Why Has Oracle Added US$500m to its Restructuring Budget?

Oracle will spend an additional US$500m on restructuring costs in its fiscal year, according to a Securities and Exchanges report filed.
The company had already announced plans to spend US$1.6bn, bringing the total costs for its restructuring to more than US$2bn
This budget will cover redundancy packages and further exit costs for employees. It also suggests the company is ramping up its workforce reduction plan.
Oracle has previously said that AI was reducing its workforce needs at the announcement of its third quarter earnings in March.
The company said: “AI models for generating computer code have become so efficient that we have been restructuring our product development teams into smaller, more agile and productive groups.
“This new AI Code Generation technology is enabling us to build more software in less time with fewer people. Oracle is now building more SaaS applications for more industries at a lower cost.”
This follows an increase in job losses from AI, with research from Challenger, Gray & Christmas finding that companies announced more than 54,000 AI-related layoffs in the US during 2025, while a 2025 Acas survey finds that 26% of British employees are concerned about AI job cuts.
Anticipated job cuts amid ‘SaaSpocalypse’
A research report from TD Cowen has suggested that this spend could translate into between 20,000 and 30,000 job cuts, which it believes would free up between US$8bn to US$10bn in cash flow.
This follows widespread concerns that agentic AI is damaging the business prospects of SaaS companies.
Many of these businesses are rethinking their operating practices as a result of increased automation – such as Salesforce, which is cutting around 1,000 jobs across its marketing, product and data teams.
The company previously reduced its headcount by more than 4,000 of its customer support workers in 2025, with CEO Marc Benioff sharing on the Logan Bartlett show: “I was able to rebalance my headcount on my support. I’ve reduced it from 9,000 heads to about 5,000, because I need less heads.
“If we were having this conversation a year ago and you were calling Salesforce, there would be 9,000 people that you would be interacting with globally on our service cloud, and they would be managing, creating, reading, updating, deleting data.”
A shift to AI-first infrastructure
Salesforce is also increasing its use of AI within the SaaS model, with Marc telling investors at the announcement of its fourth quarter earnings: “You’ve heard about the SaaSpocalypse? And it isn’t our first.
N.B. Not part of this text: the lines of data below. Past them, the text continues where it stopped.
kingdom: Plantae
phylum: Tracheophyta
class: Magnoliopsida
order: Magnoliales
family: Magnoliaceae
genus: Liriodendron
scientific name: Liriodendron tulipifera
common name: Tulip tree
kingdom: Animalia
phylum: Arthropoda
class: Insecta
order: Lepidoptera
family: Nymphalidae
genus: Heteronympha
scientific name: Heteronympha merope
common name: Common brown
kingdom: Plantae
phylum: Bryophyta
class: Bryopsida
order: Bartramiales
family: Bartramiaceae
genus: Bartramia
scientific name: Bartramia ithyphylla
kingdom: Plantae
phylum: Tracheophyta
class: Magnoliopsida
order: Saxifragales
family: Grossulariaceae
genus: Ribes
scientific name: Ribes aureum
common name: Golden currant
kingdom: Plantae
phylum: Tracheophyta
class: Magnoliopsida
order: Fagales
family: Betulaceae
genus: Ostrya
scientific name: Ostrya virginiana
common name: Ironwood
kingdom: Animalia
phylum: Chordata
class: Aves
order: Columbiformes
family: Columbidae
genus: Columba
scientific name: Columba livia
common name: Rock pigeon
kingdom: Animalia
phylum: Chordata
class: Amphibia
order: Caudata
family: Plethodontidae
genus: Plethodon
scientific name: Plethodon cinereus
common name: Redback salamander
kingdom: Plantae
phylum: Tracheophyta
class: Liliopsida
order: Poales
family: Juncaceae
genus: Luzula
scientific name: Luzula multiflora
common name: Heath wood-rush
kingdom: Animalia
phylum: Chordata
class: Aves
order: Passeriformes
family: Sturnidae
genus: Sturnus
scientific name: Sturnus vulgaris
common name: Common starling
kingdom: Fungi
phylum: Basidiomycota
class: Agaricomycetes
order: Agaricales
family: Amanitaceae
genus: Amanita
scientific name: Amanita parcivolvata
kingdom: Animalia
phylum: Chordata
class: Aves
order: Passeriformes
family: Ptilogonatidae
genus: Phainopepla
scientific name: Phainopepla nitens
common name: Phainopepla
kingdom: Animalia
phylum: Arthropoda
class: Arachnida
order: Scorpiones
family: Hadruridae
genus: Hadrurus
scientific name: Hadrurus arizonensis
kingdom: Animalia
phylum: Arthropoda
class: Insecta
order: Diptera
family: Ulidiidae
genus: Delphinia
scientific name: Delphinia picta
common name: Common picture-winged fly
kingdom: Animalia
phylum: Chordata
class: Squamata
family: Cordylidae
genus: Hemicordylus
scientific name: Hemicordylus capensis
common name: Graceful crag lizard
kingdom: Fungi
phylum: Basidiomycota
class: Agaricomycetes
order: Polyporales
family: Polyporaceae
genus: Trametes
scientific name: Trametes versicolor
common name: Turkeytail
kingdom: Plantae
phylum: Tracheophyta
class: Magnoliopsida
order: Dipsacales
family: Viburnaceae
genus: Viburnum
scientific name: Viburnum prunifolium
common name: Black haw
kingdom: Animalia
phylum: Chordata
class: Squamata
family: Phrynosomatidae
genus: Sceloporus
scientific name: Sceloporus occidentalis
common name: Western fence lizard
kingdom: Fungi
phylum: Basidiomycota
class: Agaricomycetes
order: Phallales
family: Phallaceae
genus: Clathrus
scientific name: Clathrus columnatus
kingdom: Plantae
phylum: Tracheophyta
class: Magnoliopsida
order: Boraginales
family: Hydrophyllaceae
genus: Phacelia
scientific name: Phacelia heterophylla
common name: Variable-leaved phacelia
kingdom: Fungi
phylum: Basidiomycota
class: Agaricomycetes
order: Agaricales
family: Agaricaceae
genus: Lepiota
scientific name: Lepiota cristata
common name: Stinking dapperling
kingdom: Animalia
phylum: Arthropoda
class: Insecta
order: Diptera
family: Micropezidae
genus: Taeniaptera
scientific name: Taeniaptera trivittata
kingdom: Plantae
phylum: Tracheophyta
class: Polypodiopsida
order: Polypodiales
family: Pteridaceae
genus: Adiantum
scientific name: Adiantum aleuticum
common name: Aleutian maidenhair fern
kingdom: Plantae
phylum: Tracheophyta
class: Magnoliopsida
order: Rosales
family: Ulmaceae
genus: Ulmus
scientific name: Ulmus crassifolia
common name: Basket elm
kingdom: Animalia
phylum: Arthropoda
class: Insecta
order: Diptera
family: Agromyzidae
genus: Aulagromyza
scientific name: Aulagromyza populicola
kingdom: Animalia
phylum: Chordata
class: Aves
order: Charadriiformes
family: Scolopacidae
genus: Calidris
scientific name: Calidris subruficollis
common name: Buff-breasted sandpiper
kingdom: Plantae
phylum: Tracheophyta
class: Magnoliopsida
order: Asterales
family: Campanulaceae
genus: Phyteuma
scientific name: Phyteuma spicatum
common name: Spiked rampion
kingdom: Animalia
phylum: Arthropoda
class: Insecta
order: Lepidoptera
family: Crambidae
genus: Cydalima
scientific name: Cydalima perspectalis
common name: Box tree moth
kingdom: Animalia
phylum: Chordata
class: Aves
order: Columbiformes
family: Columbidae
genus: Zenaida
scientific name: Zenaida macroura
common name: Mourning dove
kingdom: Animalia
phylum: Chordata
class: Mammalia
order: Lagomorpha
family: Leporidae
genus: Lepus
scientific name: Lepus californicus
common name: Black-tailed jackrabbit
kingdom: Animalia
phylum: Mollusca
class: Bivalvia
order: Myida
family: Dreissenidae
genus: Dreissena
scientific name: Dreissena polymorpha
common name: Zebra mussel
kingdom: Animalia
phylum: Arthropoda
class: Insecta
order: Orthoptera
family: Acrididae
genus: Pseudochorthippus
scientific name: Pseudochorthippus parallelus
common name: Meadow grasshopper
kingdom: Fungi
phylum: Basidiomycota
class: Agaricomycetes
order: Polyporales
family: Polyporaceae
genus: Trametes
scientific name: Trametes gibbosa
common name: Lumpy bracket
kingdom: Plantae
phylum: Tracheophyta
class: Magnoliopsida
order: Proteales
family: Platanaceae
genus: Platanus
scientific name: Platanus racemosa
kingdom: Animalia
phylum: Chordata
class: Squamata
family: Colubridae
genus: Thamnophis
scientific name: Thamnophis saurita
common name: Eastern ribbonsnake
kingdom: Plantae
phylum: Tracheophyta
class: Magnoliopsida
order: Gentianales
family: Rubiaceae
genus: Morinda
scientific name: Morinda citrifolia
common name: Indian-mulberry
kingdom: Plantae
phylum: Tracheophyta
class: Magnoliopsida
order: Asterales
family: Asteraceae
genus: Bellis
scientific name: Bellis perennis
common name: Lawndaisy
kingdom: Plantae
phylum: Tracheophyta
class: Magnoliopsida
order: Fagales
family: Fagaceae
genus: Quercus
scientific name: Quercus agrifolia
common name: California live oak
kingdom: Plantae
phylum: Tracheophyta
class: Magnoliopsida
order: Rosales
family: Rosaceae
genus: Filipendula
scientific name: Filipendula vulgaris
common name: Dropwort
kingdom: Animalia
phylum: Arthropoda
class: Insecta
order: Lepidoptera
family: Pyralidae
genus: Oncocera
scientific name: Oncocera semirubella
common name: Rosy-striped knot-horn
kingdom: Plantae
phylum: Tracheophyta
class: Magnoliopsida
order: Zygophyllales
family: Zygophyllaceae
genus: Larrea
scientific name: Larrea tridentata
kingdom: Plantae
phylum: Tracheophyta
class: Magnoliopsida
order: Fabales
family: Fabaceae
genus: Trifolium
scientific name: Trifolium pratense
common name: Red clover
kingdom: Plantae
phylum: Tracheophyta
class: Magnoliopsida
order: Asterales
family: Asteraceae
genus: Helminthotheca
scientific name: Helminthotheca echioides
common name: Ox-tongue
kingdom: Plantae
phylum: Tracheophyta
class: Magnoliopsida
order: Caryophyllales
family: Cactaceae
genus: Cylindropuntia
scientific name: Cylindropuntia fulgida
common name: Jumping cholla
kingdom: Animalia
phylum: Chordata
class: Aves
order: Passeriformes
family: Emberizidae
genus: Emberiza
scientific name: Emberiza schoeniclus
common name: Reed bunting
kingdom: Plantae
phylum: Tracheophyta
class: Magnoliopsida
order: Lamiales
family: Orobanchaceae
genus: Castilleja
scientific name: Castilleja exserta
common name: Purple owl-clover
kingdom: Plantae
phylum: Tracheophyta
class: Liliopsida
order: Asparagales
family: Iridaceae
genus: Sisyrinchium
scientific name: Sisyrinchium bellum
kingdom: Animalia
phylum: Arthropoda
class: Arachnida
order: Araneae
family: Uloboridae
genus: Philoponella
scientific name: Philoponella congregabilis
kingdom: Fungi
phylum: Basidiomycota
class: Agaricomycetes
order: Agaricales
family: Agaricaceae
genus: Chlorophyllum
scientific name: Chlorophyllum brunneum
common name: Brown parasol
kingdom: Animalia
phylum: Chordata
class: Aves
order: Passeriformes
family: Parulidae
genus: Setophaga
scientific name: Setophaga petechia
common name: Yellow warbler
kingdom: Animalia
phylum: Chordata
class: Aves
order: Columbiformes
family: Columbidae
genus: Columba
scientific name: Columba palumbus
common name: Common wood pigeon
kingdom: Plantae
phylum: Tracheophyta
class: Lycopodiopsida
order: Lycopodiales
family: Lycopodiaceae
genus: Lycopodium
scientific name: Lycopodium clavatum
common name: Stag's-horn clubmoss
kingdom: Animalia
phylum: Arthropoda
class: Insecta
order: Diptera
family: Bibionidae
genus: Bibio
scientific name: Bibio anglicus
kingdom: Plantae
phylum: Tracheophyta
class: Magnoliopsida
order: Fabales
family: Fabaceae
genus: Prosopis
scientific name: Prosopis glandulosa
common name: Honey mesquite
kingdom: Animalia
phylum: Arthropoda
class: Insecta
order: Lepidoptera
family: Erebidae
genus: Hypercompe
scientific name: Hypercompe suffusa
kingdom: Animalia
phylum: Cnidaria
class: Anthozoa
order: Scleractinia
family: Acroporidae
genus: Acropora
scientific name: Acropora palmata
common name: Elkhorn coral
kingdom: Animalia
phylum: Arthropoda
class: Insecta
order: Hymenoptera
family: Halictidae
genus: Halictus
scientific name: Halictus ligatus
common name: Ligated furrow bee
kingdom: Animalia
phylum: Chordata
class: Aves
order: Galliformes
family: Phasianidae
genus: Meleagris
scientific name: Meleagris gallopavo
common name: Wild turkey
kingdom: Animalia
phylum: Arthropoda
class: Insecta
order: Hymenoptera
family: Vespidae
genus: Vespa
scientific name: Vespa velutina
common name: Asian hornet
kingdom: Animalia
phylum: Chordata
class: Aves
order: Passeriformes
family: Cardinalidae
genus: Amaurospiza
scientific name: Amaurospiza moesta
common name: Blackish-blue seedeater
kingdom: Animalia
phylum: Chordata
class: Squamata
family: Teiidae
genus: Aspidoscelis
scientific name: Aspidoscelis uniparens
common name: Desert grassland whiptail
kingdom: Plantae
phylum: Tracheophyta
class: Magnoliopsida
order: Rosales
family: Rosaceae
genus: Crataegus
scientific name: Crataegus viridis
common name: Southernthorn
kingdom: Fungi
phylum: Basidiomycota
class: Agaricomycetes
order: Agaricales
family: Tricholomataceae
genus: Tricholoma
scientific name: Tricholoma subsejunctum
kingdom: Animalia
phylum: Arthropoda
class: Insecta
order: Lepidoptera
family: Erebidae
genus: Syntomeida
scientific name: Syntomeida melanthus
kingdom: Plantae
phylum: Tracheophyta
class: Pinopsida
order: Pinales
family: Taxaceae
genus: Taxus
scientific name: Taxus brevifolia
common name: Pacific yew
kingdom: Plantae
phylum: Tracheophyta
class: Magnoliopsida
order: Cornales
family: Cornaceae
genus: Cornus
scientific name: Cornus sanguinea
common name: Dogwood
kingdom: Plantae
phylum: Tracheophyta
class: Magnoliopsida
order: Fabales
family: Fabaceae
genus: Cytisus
We’ve had a few of them”.
He continued: “If there is a SaaSpocalypse, it may be eaten by the Sasquatch because there are a lot of companies using a lot of SaaS because it just got better with agents.”
Oracle is similarly shifting its strategy to increase its focus on AI.
The company is embedding AI agents directly into its Fusion Applications to manage complex processes, and has committed US$248bn in data centre leases.
Speaking to investors Tuesday, Oracle Co CEO Mike Sicilia addressed these concerns about AI description, saying: “Some smaller or single-focused SaaS players may well be disrupted. But Oracle will not be among them.”